My only critique of this post is that it doesn’t mention my favorite trick for optimizing Redshift performance: migrating to Snowflake! 😉
Last week I learned about an interesting JupyterCon talk given by Joel Grus titled “I Don’t Like Notebooks”.
And thus begins the “2018 Notebook War”. Hillary Parker and Roger Peng both weighed in on Twitter, and Hadley Wickham called it “the spaces vs tabs of data science.” Touchè.
Notebooks have in turn been lionized as the next great scientific communication revolution and been decried as a shit way to write code. Both are probably true to some extent. Netflix just wrote about their extensive infrastructure to support productionizing notebooks. Is this a good idea? The industry is still deciding on how data analysis work should be conducted and it’s fascinating to watch this conversation play out.

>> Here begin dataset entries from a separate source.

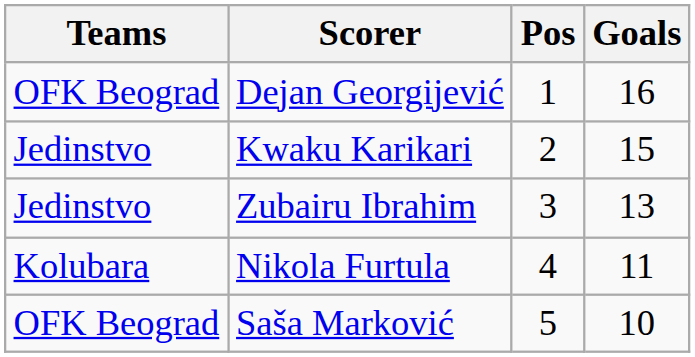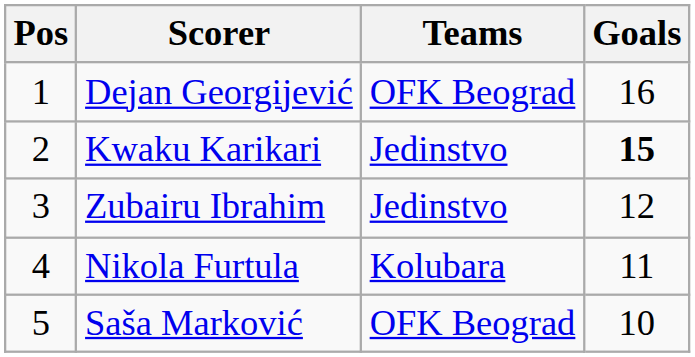columns swapped: Pos <-> Teams
Kwaku Karikari | Goals: normal -> bold
Zubairu Ibrahim | Goals: 13 -> 12
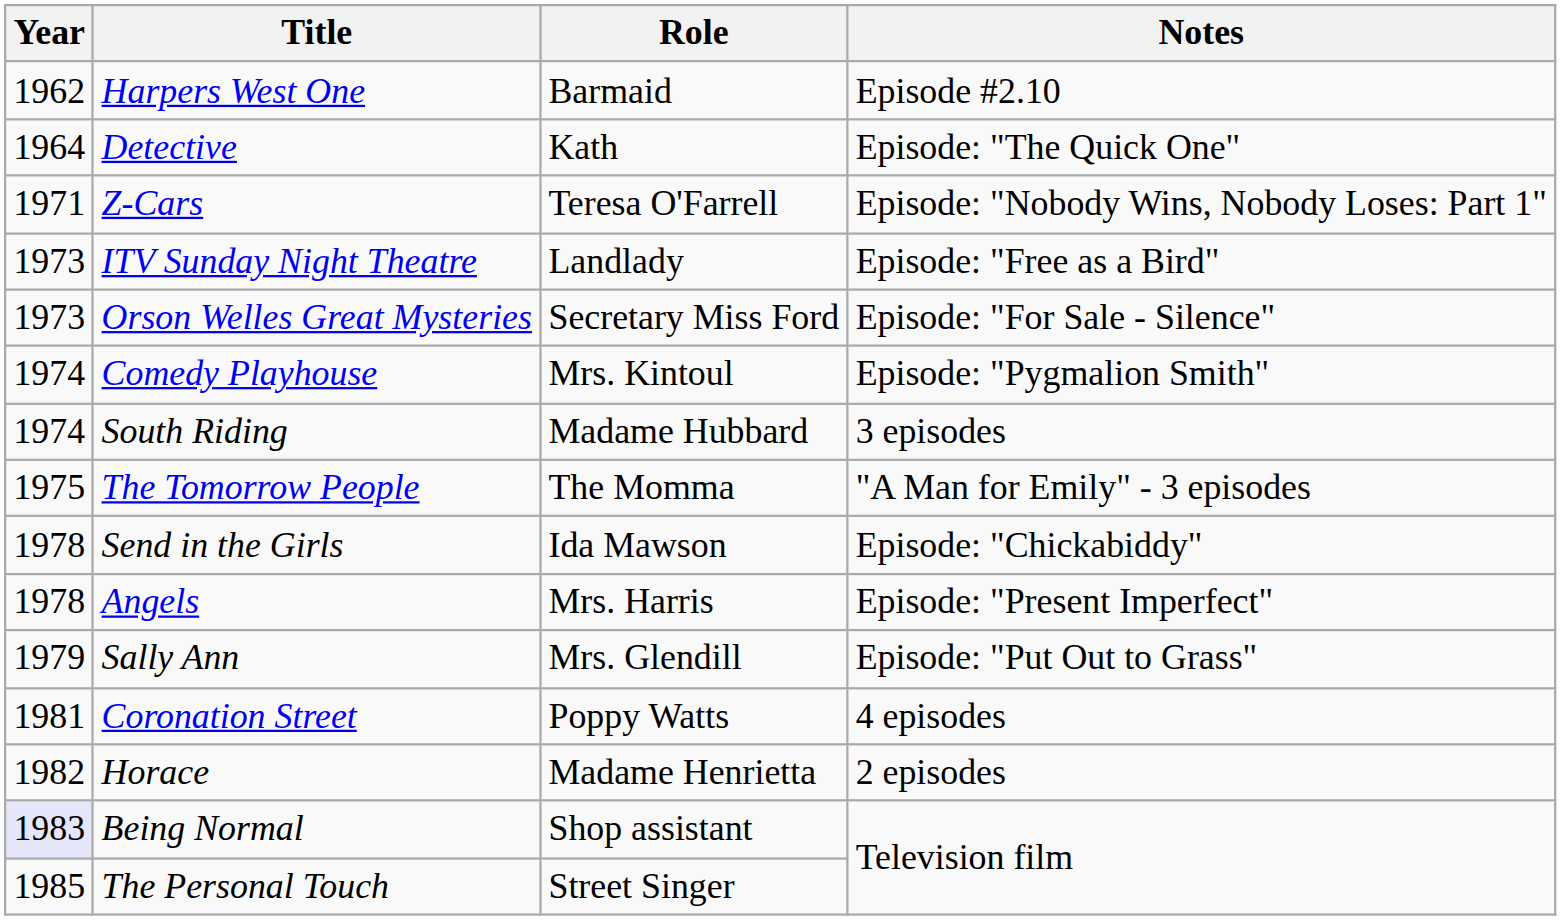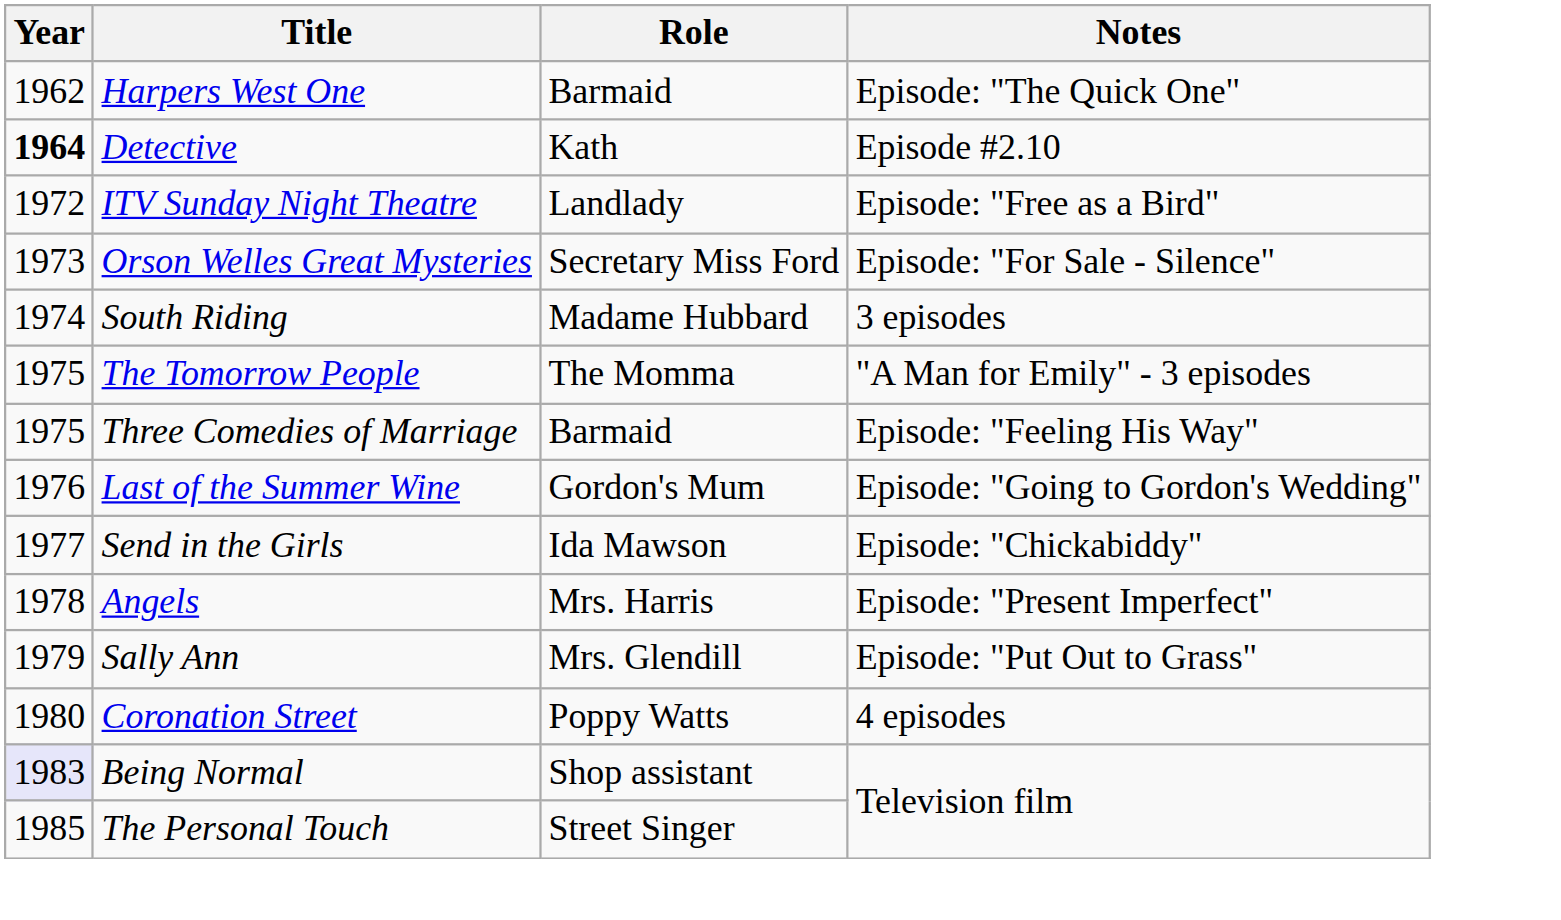Harpers West One | Notes: Episode #2.10 -> Episode: "The Quick One"
Detective | Year: normal -> bold
Detective | Notes: Episode: "The Quick One" -> Episode #2.10
- row: 1971 | Z-Cars | Teresa O'Farrell | Episode: "Nobody Wins, Nobody Loses: Part 1"
ITV Sunday Night Theatre | Year: 1973 -> 1972
- row: 1974 | Comedy Playhouse | Mrs. Kintoul | Episode: "Pygmalion Smith"
+ row: 1975 | Three Comedies of Marriage | Barmaid | Episode: "Feeling His Way"
+ row: 1976 | Last of the Summer Wine | Gordon's Mum | Episode: "Going to Gordon's Wedding"
Send in the Girls | Year: 1978 -> 1977
Coronation Street | Year: 1981 -> 1980
- row: 1982 | Horace | Madame Henrietta | 2 episodes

(…) the optimal pattern for collaboration relies on architecting and building systems where I (and the other data folks on my team) can write and deploy code / scripts without: a) needing to get that code approved by software engineers, b) having to deal with hosting or networking concerns, c) having to interface with non-familiar languages and paradigms.
Another great post by Michael Kaminsky. I absolutely 100% agree with his viewpoint: engineers build frameworks, analysts write code that runs in a framework and implements business logic. This allows both to do what they are best at, have direct knowledge of, and most incentivized to do.

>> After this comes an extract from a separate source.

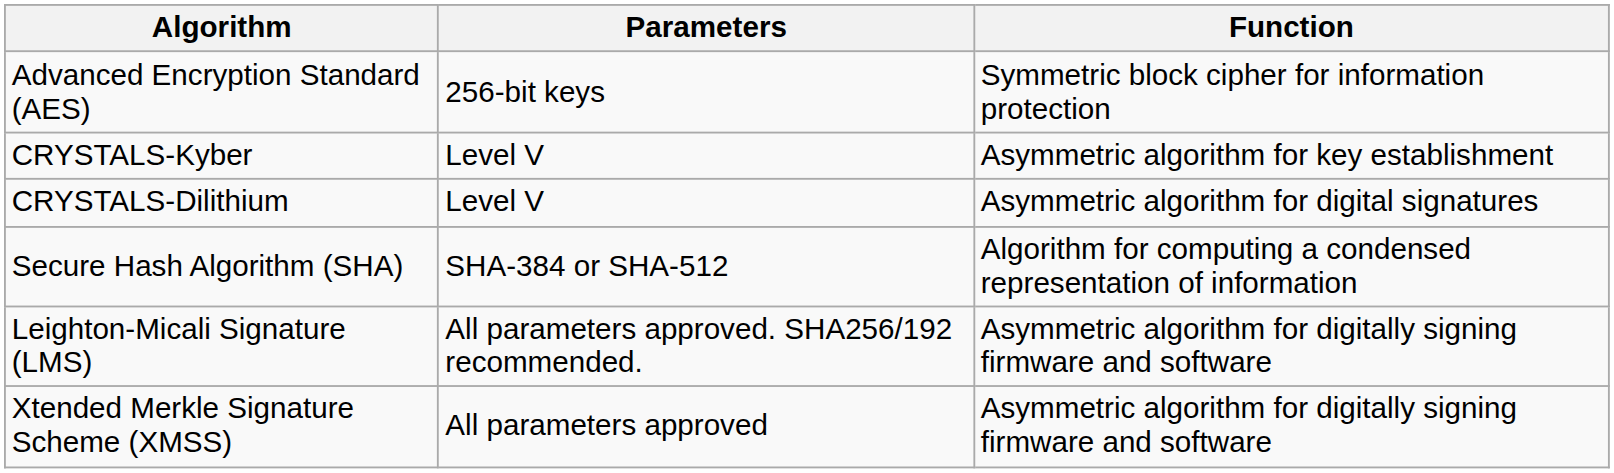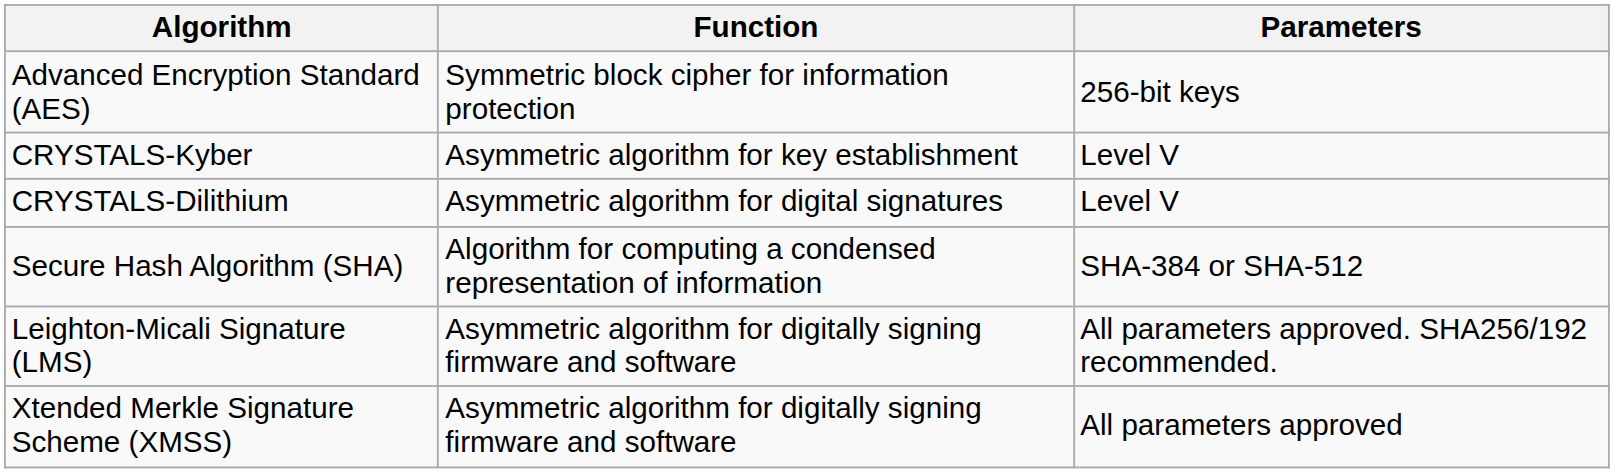columns swapped: Function <-> Parameters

The catch? Building good frameworks is hard. Expect this pattern to continue to be deployed as frameworks get built, generalized to work across environments, and open sourced.
Or: “The Amazon Echo as an anatomical map of human labor, data and planetary resources.”
Just wow. Here’s how the authors set the context:
[in fulfilling a single Alexa request], a vast matrix of capacities is invoked: interlaced chains of resource extraction, human labor and algorithmic processing across networks of mining, logistics, distribution, prediction and optimization. The scale of this system is almost beyond human imagining. How can we begin to see it, to grasp its immensity and complexity as a connected form?
This one-of-a-kind microsite is perspective-changing. Click through to see what I mean.
Building effective machine learning (ML) systems means asking a lot of questions. It’s not enough to train a model and walk away. Instead, good practitioners act as detectives, probing to understand their model better: How would changes to a datapoint affect my model’s prediction? Does it perform differently for various groups–for example, historically marginalized people? How diverse is the dataset I am testing my model on?
Today, we are launching the What-If Tool, a new feature of the open-source TensorBoard web application, which let users analyze an ML model without writing code. Given pointers to a TensorFlow model and a dataset, the What-If Tool offers an interactive visual interface for exploring model results.
This problem has gotten a lot of attention in recent years; it’s great to see Google investing resources in exploring solutions.
The new Weather Channel storm surge visualization is really something—it’s a fascinating use case of how visualization can help people understand things that are outside their experience. A bar graph just wouldn’t have communicated the impact of the rising water.